Removed glow plugs, screwed them all together in series and laying them atop a board on the valve cover brought them to glow with gorilla knob. They each got bright red so I am going to say glow is good.

Bought fresh diesel, drained fuel filter housing and fuel lines. New fuel filters again, bled system again per FSM and then further until fuel flowed at each IP line injector connection. Running on small tank of fresh diesel now not main tank. Verified all lines are tight and connections sealed.

Took the battery to Batteries plus were they tested it under load. The max amps it would put out were about 575. Bought a new 800amp battery.

So now I tried to fire it up again. The starter was turning the motor over faster but it still wouldn’t fire.
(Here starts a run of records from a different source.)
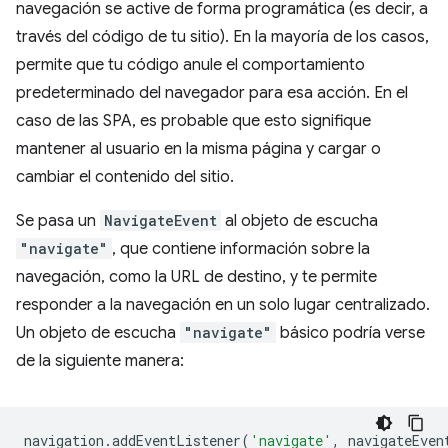
navegación se active de forma programática (es decir, a
través del código de tu sitio). En la mayoría de los casos,
permite que tu código anule el comportamiento
predeterminado del navegador para esa acción. En el
caso de las SPA, es probable que esto signifique
mantener al usuario en la misma página y cargar o
cambiar el contenido del sitio.
Se pasa un
NavigateEvent
al objeto de escucha
"navigate"
, que contiene información sobre la
navegación, como la URL de destino, y te permite
responder a la navegación en un solo lugar centralizado.
Un objeto de escucha
"navigate"
básico podría verse
de la siguiente manera:
navigation
.
addEventListener
(
'navigate'
,
navigateEven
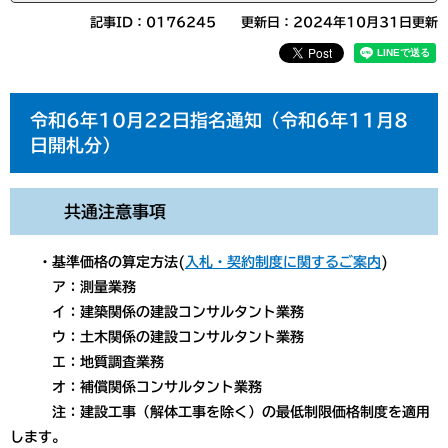
記事ID：0176245
更新日：2024年10月31日更新
令和6年10月22日指名通知（令和6年11月8
日開札分）
共通注意事項
・基準価格の算定方法(
入札・契約制度に関するご案内
)
ア：測量業務
イ：建築関係の建設コンサルタント業務
ウ：土木関係の建設コンサルタント業務
エ：地質調査業務
オ：補償関係コンサルタント業務
注：建設工事（解体工事を除く）の最低制限価格制度を適用
します。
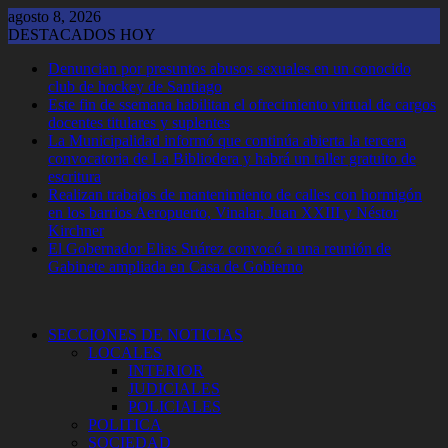
Saltar
agosto 8, 2026
al
DESTACADOS HOY
contenido
Denuncian por presuntos abusos sexuales en un conocido
club de hockey de Santiago
Este fin de ssemana habilitan el ofrecimiento virtual de cargos
docentes titulares y suplentes
La Municipalidad informó que continúa abierta la tercera
convocatoria de La Bibliodera y habrá un taller gratuito de
escritura
Realizan trabajos de mantenimiento de calles con hormigón
en los barrios Aeropuerto, Vinalar, Juan XXIII y Néstor
Kirchner
El Gobernador Elias Suárez convocó a una reunión de
Gabinete ampliada en Casa de Gobierno
SECCIONES DE NOTICIAS
LOCALES
INTERIOR
JUDICIALES
POLICIALES
POLITICA
SOCIEDAD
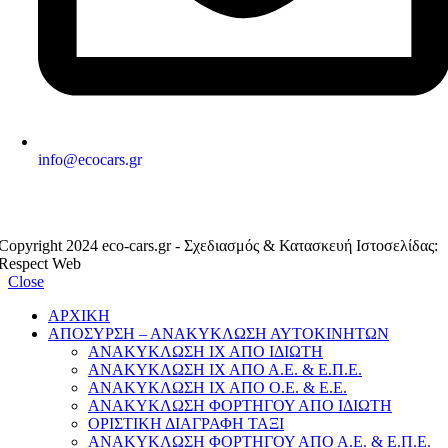
info@ecocars.gr
ΕΞΟΥΣΙΟΔΟΤΗΜΕΝΟ ΜΕΛΟΣ
Copyright 2024 eco-cars.gr - Σχεδιασμός & Κατασκευή Ιστοσελίδας:
Respect Web
Close
ΑΡΧΙΚΗ
ΑΠΟΣΥΡΣΗ – ΑΝΑΚΥΚΛΩΣΗ ΑΥΤΟΚΙΝΗΤΩΝ
ΑΝΑΚΥΚΛΩΣΗ ΙΧ ΑΠΟ ΙΔΙΩΤΗ
ΑΝΑΚΥΚΛΩΣΗ ΙΧ ΑΠΟ Α.Ε. & Ε.Π.Ε.
ΑΝΑΚΥΚΛΩΣΗ ΙΧ ΑΠΟ Ο.Ε. & Ε.Ε.
ΑΝΑΚΥΚΛΩΣΗ ΦΟΡΤΗΓΟΥ ΑΠΟ ΙΔΙΩΤΗ
ΟΡΙΣΤΙΚΗ ΔΙΑΓΡΑΦΗ ΤΑΞΙ
ΑΝΑΚΥΚΛΩΣΗ ΦΟΡΤΗΓΟΥ ΑΠΟ Α.Ε. & Ε.Π.Ε.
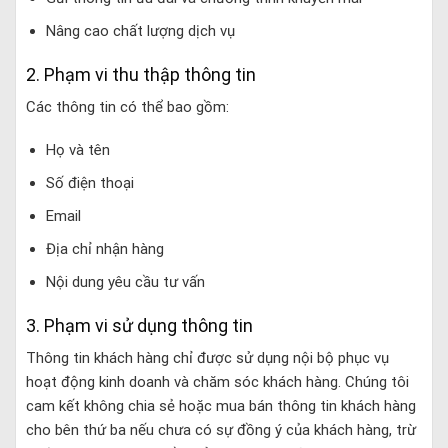
Nâng cao chất lượng dịch vụ
2. Phạm vi thu thập thông tin
Các thông tin có thể bao gồm:
Họ và tên
Số điện thoại
Email
Địa chỉ nhận hàng
Nội dung yêu cầu tư vấn
3. Phạm vi sử dụng thông tin
Thông tin khách hàng chỉ được sử dụng nội bộ phục vụ
hoạt động kinh doanh và chăm sóc khách hàng. Chúng tôi
cam kết không chia sẻ hoặc mua bán thông tin khách hàng
cho bên thứ ba nếu chưa có sự đồng ý của khách hàng, trừ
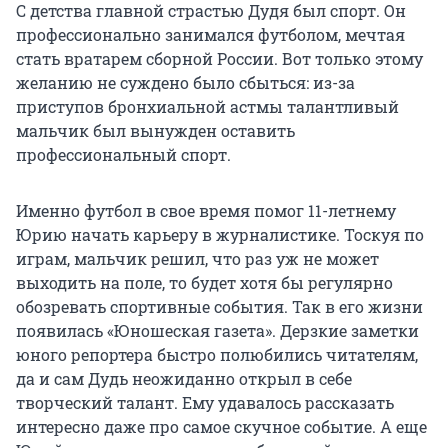
С детства главной страстью Дудя был спорт. Он
профессионально занимался футболом, мечтая
стать вратарем сборной России. Вот только этому
желанию не суждено было сбыться: из-за
приступов бронхиальной астмы талантливый
мальчик был вынужден оставить
профессиональный спорт.
Именно футбол в свое время помог 11-летнему
Юрию начать карьеру в журналистике. Тоскуя по
играм, мальчик решил, что раз уж не может
выходить на поле, то будет хотя бы регулярно
обозревать спортивные события. Так в его жизни
появилась «Юношеская газета». Дерзкие заметки
юного репортера быстро полюбились читателям,
да и сам Дудь неожиданно открыл в себе
творческий талант. Ему удавалось рассказать
интересно даже про самое скучное событие. А еще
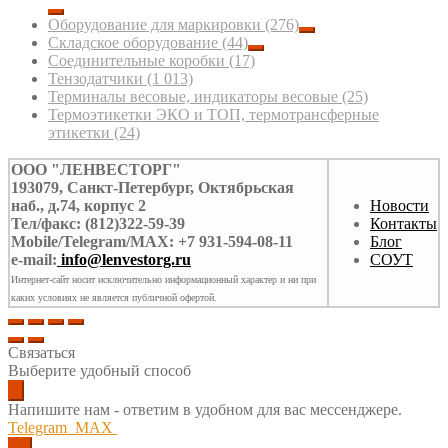
Оборудование для маркировки
(276)
Складское оборудование
(44)
Соединительные коробки
(17)
Тензодатчики
(1 013)
Терминалы весовые, индикаторы весовые
(25)
Термоэтикетки ЭКО и ТОП, термотрансферные
этикетки
(24)
ООО "ЛЕНВЕСТОРГ"
193079, Санкт-Петербург, Октябрьская
наб., д.74, корпус 2
Новости
Тел/факс: (812)322-59-39
Контакты
Mobile/Telegram/MAX: +7 931-594-08-11
Блог
e-mail:
info@lenvestorg.ru
СОУТ
Интернет-сайт носит исключительно информационный характер и ни при
каких условиях не является публичной офертой.
Связаться
Выберите удобный способ
Напишите нам - ответим в удобном для вас мессенджере.
Telegram
MAX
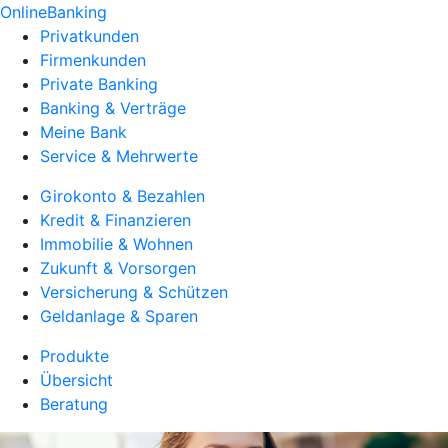
OnlineBanking
Privatkunden
Firmenkunden
Private Banking
Banking & Verträge
Meine Bank
Service & Mehrwerte
Girokonto & Bezahlen
Kredit & Finanzieren
Immobilie & Wohnen
Zukunft & Vorsorgen
Versicherung & Schützen
Geldanlage & Sparen
Produkte
Übersicht
Beratung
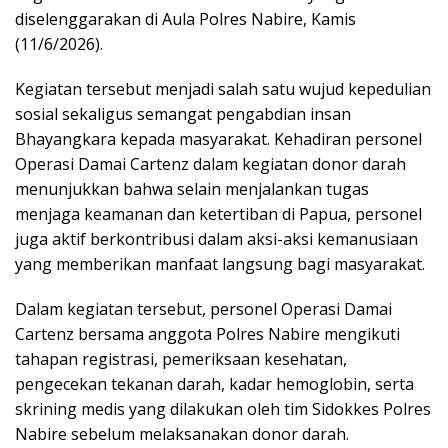
diselenggarakan di Aula Polres Nabire, Kamis
(11/6/2026).
Kegiatan tersebut menjadi salah satu wujud kepedulian
sosial sekaligus semangat pengabdian insan
Bhayangkara kepada masyarakat. Kehadiran personel
Operasi Damai Cartenz dalam kegiatan donor darah
menunjukkan bahwa selain menjalankan tugas
menjaga keamanan dan ketertiban di Papua, personel
juga aktif berkontribusi dalam aksi-aksi kemanusiaan
yang memberikan manfaat langsung bagi masyarakat.
Dalam kegiatan tersebut, personel Operasi Damai
Cartenz bersama anggota Polres Nabire mengikuti
tahapan registrasi, pemeriksaan kesehatan,
pengecekan tekanan darah, kadar hemoglobin, serta
skrining medis yang dilakukan oleh tim Sidokkes Polres
Nabire sebelum melaksanakan donor darah.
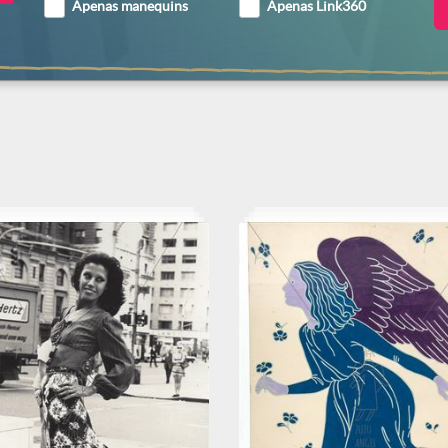
Apenas manequins
Apenas Link360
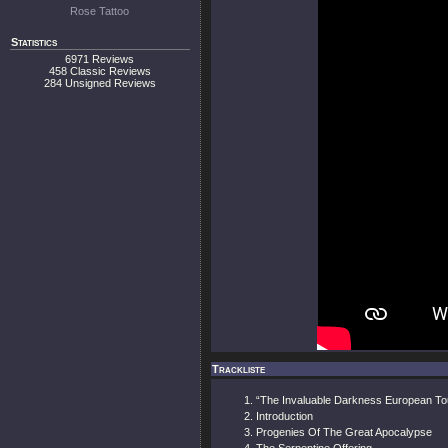
Rose Tattoo
Statistics
6971 Reviews
458 Classic Reviews
284 Unsigned Reviews
Trackliste
“The Invaluable Darkness European To
Introduction
Progenies Of The Great Apocalypse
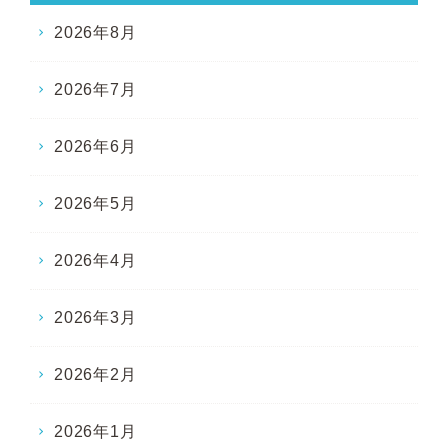
2026年8月
2026年7月
2026年6月
2026年5月
2026年4月
2026年3月
2026年2月
2026年1月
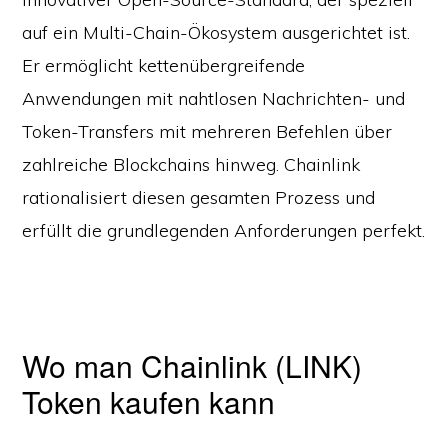
auf ein Multi-Chain-Ökosystem ausgerichtet ist.
Er ermöglicht kettenübergreifende
Anwendungen mit nahtlosen Nachrichten- und
Token-Transfers mit mehreren Befehlen über
zahlreiche Blockchains hinweg. Chainlink
rationalisiert diesen gesamten Prozess und
erfüllt die grundlegenden Anforderungen perfekt.
Wo man Chainlink (LINK)
Token kaufen kann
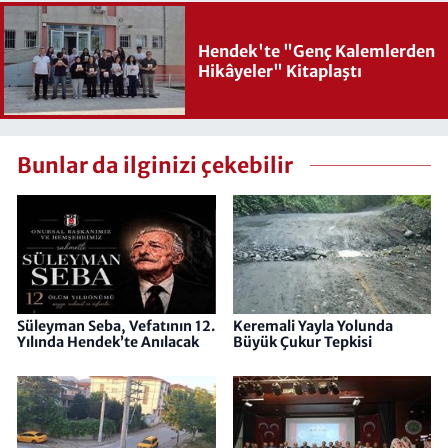
Hendek'te "Genç Kalemlerden
Hikâyeler" Kitaplaştı
Bunlar da ilginizi çekebilir
Süleyman Seba, Vefatının 12.
Keremali Yayla Yolunda
Yılında Hendek’te Anılacak
Büyük Çukur Tepkisi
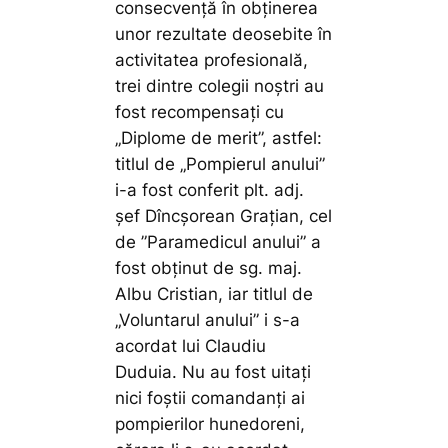
consecvență în obținerea
unor rezultate deosebite în
activitatea profesională,
trei dintre colegii noștri au
fost recompensați cu
„Diplome de merit”, astfel:
titlul de „Pompierul anului”
i-a fost conferit plt. adj.
șef Dîncșorean Grațian, cel
de ”Paramedicul anului” a
fost obținut de sg. maj.
Albu Cristian, iar titlul de
„Voluntarul anului” i s-a
acordat lui Claudiu
Duduia. Nu au fost uitați
nici foștii comandanți ai
pompierilor hunedoreni,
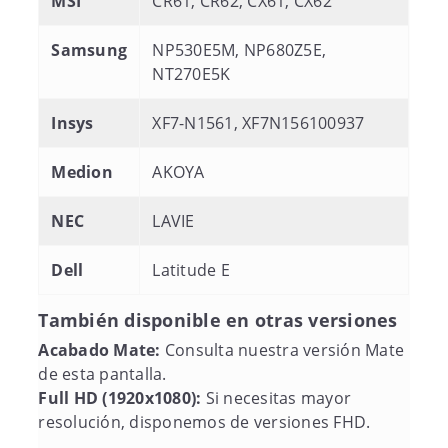
MSI
CR61, CR62, CX61, CX62
Samsung
NP530E5M, NP680Z5E,
NT270E5K
Insys
XF7-N1561, XF7N156100937
Medion
AKOYA
NEC
LAVIE
Dell
Latitude E
También disponible en otras versiones
Acabado Mate:
Consulta nuestra versión Mate
de esta pantalla.
Full HD (1920x1080):
Si necesitas mayor
resolución, disponemos de versiones FHD.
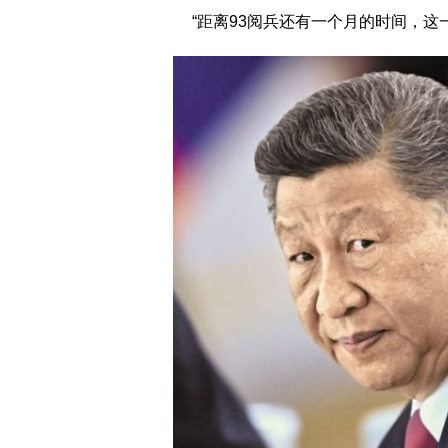
“距离93阅兵还有一个月的时间，这一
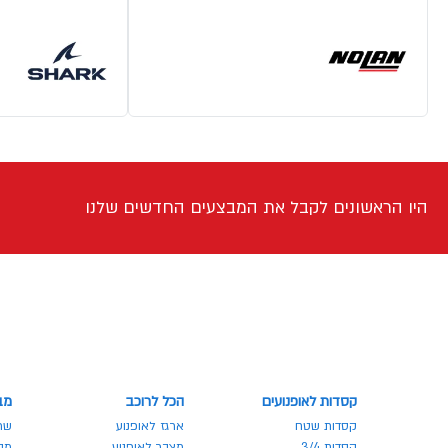
היו הראשונים לקבל את המבצעים החדשים שלנו
קסדות לאופנועים
הכל לרוכב
מב
קסדות שטח
ארגז לאופנוע
שר
קסדות 3/4
מצבר לאופנוע
מבצע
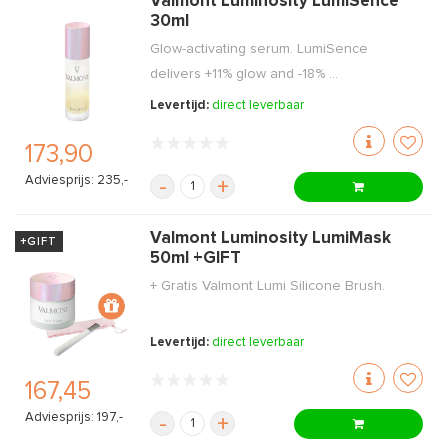
Valmont Luminosity LumiSence
30ml
Glow-activating serum. LumiSence
delivers +11% glow and -18% ...
Levertijd:
direct leverbaar
173,90
Adviesprijs: 235,-
-
+
Valmont Luminosity LumiMask
+GIFT
50ml +GIFT
+ Gratis Valmont Lumi Silicone Brush.
Levertijd:
direct leverbaar
167,45
Adviesprijs: 197,-
-
+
Next I tried to tow start the car and it did start but would barley stay running, seemed like perhaps not all cylinders were burning. Ok let’s go a little faster still nothing until a bad noise starts. At first I thought something in the drive shaft was coming loose like the drive shaft was not spinning true and perhaps hitting some part of the car. Remember this is under tow about 25MPH so I put the clutch in shifted to neutral figuring I would have to check out the drive shaft before continuing. The noise continued as I tried to signal the tow vehicle to stop, our phone connection dropped thanks Sprint. Anyway the noise suddenly stopped, my passenger and I both said holy crap those bad noises were actually the motor running. Fearing something bad internally wrong I towed it home. You can crank motor with starter and still sounds like it did before, no bad sounds. I have no idea what to think.

Spent the rest of the afternoon drowning my sorrows in beer.